SAY YOU'RE SORRY: In N.Y., Phil Mushnick notes on Saturday, with seconds left in the Louisville-Florida game, with the Cardinals up three, Harlan “lost track of the score.” As Florida “tried successive 3-pointers to tie, Harlan declared ‘for the lead!’” Mushnick: “OK, such mistakes happen. But Harlan then made matters worse by pretending that he knew it was a three-point lead all along, that we never heard what he had been shouting or we’re too stupid to have known better.” He “owed his audience and reputation an acknowledgement -- ‘Sorry, folks, I lost track’ -- instead of bad faith.” All he had to do was “briefly note his error and he would have disarmed reasonable viewers.” Instead, his “dishonesty, was insulting” (N.Y. POST, 3/26). Mushnick yesterday wrote with four networks televising the tournament, “we weren’t supposed to miss anything.” But Thursday, Ohio State-Cincinnati “didn’t end until 11:55, Marquette-Florida ended at 12:33 Friday morning.” Mushnick: “What difference does it make if they were on different networks if half the country’s asleep during the final 16?” (N.Y. POST, 3/25).

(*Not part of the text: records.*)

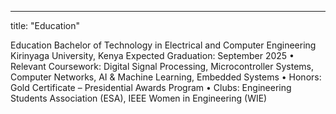 ---
title: "Education"

Education
Bachelor of Technology in Electrical and Computer Engineering Kirinyaga University, Kenya Expected Graduation: September 2025
• Relevant Coursework: Digital Signal Processing, Microcontroller Systems, Computer Networks, AI & Machine Learning, Embedded Systems
• Honors: Gold Certificate – Presidential Awards Program
• Clubs: Engineering Students Association (ESA), IEEE Women in Engineering (WIE)
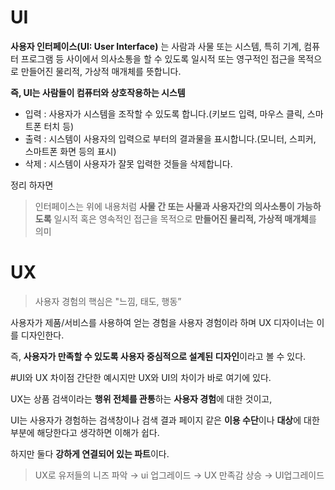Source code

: # UI
**사용자 인터페이스(UI: User Interface)** 는 사람과 사물 또는 시스템, 특히 기계, 컴퓨터 프로그램 등 사이에서 의사소통을 할 수 있도록 일시적 또는 영구적인 접근을 목적으로 만들어진 물리적, 가상적 매개체를 뜻합니다.

**즉, UI는 사람들이 컴퓨터와 상호작용하는 시스템**

- 입력 : 사용자가 시스템을 조작할 수 있도록 합니다.(키보드 입력, 마우스 클릭, 스마트폰 터치 등)
- 출력 : 시스템이 사용자의 입력으로 부터의 결과물을 표시합니다.(모니터, 스피커, 스마트폰 화면 등의 표시)
- 삭제 : 시스템이 사용자가 잘못 입력한 것들을 삭제합니다.

정리 하자면

>인터페이스는 위에 내용처럼 **사물 간 또는 사물과 사용자간의 의사소통이 가능하도록**
일시적 혹은 영속적인 접근을 목적으로 **만들어진 물리적, 가상적 매개체**를 의미

# UX
> 사용자 경험의 핵심은 "느낌, 태도, 행동”
>

사용자가 제품/서비스를 사용하여 얻는 경험을 사용자 경험이라 하며 UX 디자이너는 이를 디자인한다.

즉, **사용자가 만족할 수 있도록 사용자 중심적으로 설계된 디자인**이라고 볼 수 있다.

#UI와 UX 차이점
간단한 예시지만 UX와 UI의 차이가 바로 여기에 있다.

UX는 상품 검색이라는 **행위 전체를 관통**하는 **사용자 경험**에 대한 것이고,

UI는 사용자가 경험하는 검색창이나 검색 결과 페이지 같은 **이용 수단**이나 **대상**에 대한 부분에 해당한다고 생각하면 이해가 쉽다.

하지만 둘다 **강하게 연결되어 있는 파트**이다.

> UX로 유저들의 니즈 파악 → ui 업그레이드 → UX 만족감 상승 → UI업그레이드
>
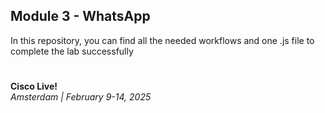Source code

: ## Module 3 - WhatsApp

In this repository, you can find all the needed workflows and one .js file to complete the lab successfully
#
**Cisco Live!**\
_Amsterdam | February 9-14, 2025_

HIGHLY UNLIKELY: The WALL STREET JOURNAL's Erik Holm reported Fox Sports launched a contest on its website before this year's tournament offering $1M "to anyone who managed to pick all 63 March Madness games correctly." The net also "bought an insurance policy for the contest, paying just a fraction of the potential prize money so an underwriter, HCC Insurance Holdings Inc., would be on the hook if someone managed to put together a perfect bracket." But by the time the field was down to the Sweet 16 "at the end of the first weekend, no one was left." But the insurers that back the NCAA contests "are extraordinarily unlikely to ever be stuck with a claim." SCA Promotions Dir of Sales Paul Panzera, whose company backs large NCAA bracket competitions with millions of entries, said that the closest anyone got "was 59 of the 63 games." SCA is not an insurer, but it "often passes along a chunk of its risk to reinsurers like Swiss Re and Munich Re." Holm noted most of those involved in the "perfect-bracket contests declined to say how much the insurance coverage costs." Fox Sports Interactive VP/Marketing Andrew Hossom said it was "cheap." He added, "We are conscious of our budget." Panzer added that SCA will "charge roughly 2% of the prize value for a perfect-bracket competition." That would amount "to $20,000 for a $1 million prize" (WALL STREET JOURNAL, 3/24).